Title: The Lack of Fam83h Mediated Reduction of Wnt/?-Catenin Signaling Pathway and Expression Levels of Dental Mineralization Genes

Abstract:

Background: FAM83H has been identified as an essential gene for dental enamel formation and may be related to Wnt/β-catenin.
Methods: levels of Fam20a, Dspp, Dmp1, Enam, Ambn, Sppl2a, Mmp20, Fgf10, and the mediators of Wnt/β-catenin pathway were measured in the dental root of both Fam83h-KnockOut and wild-type mice by using Q-PCR at 5,11 and 18 days after birth. The expression of Fgf10 and the mediators of Wnt/β-catenin were also evaluated in the skin of KnockOut and wild-type mice by using Q-PCR and also, The histology of hair follicles was compared. the Fam83h-KnockOut mice recruited in this study confirmed by Sanger sequencing and western blot analysis.
Results: Our results showed that Ambn, Mmp20, Dspp, and Fgf10 significantly reduced in Fam83h-KnockOut mice in the dental root, associated with marked reduction of CK1a, CK1e, and β-catenin expression in Fam83h-KnockOut mice in the dental root. The Fgf10, CK1a, CK1e, and β-catenin were significantly decreased in the skin of Fam83h-KnockOut mice. In the absence of Fam83h, the accumulation of unemployed CK1a is expected to elevate the β-catenin destruction complex. The reduction of CK1e may also decrease the signaling of Dvl-1, leading to the suppression of the Wnt/β-catenin pathway. Simultaneous reduction of both mineralization genes and Wnt/β-catenin pathway due to the absence of Fam83h has a potential to be related to the deficiency of dental formation and mineralization.

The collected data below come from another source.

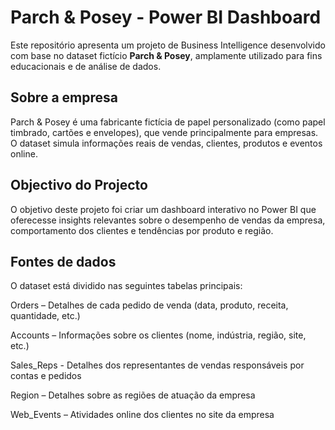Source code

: # Parch & Posey - Power BI Dashboard
Este repositório apresenta um projeto de Business Intelligence desenvolvido com base no dataset fictício **Parch & Posey**, amplamente utilizado para fins educacionais e de análise de dados.
## Sobre a empresa
Parch & Posey é uma fabricante fictícia de papel personalizado (como papel timbrado, cartões e envelopes), que vende principalmente para empresas. O dataset simula informações reais de vendas, clientes, produtos e eventos online.

## Objectivo do Projecto
O objetivo deste projeto foi criar um dashboard interativo no Power BI que oferecesse insights relevantes sobre o desempenho de vendas da empresa, comportamento dos clientes e tendências por produto e região.

## Fontes de dados
O dataset está dividido nas seguintes tabelas principais:

Orders – Detalhes de cada pedido de venda (data, produto, receita, quantidade, etc.)

Accounts – Informações sobre os clientes (nome, indústria, região, site, etc.)

Sales_Reps - Detalhes dos representantes de vendas responsáveis por contas e pedidos

Region – Detalhes sobre as regiões de atuação da empresa

Web_Events – Atividades online dos clientes no site da empresa
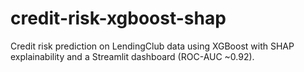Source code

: # credit-risk-xgboost-shap
Credit risk prediction on LendingClub data using XGBoost with SHAP explainability and a Streamlit dashboard (ROC-AUC ~0.92).
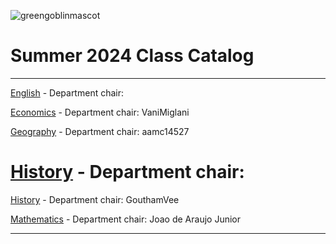 ![greengoblinmascot](media/gg.jpeg)
# Summer 2024 Class Catalog
---

[English](english.md) - Department chair: <github username>

[Economics](economics.md) - Department chair: VaniMiglani

[Geography](geography.md) - Department chair: aamc14527



[History](history.md) - Department chair: <github username>
=======
[History](history.md) - Department chair: GouthamVee


[Mathematics](math.md) - Department chair: <Sky-JF> Joao de Araujo Junior

---
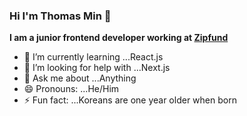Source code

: ### Hi I'm Thomas Min 👋

**I am a junior frontend developer working at [Zipfund](https://zipfund.co/)**

- 🌱 I’m currently learning ...React.js
- 🤔 I’m looking for help with ...Next.js
- 💬 Ask me about ...Anything
- 😄 Pronouns: ...He/Him
- ⚡ Fun fact: ...Koreans are one year older when born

Further, concurrent reduction of Fgf10 gene expression and Wnt/β-catenin pathway may also affect the maturation of hair follicles as confirmed by histological examination.
Conclusion: it seems that in the lack of Fam83h, dental mineralization is induced by simultaneous decrease of Wnt / β-catenin mediators and the mineralization-related genes, suggesting to act in a cumulative effect manner and probably behave as a multi-factorial trait.

Biography:

I'm Sherko Nasseri, Ph.D. in molecular medicine. Assistant Professor, from Kurdistan University of Medical Sciences, Iran. During my Ph.D. Thesis, I worked on the generation of Fam83h Knockout Mice by using the CRISPR/Cas9 method. The absence of Fam83h these mice has the scruffy cover, dry eye phenotypes, and also these mice were smaller than the same age normal mice. In continuation of this project, we found that the WNT/B-Catenin pathway decreased. The Fam83h gene has a high expression level in the gastrointestinal tract. Given all that has been said, it brings me a critical question that how the fam83h gene play role in the gastrointestinal tract?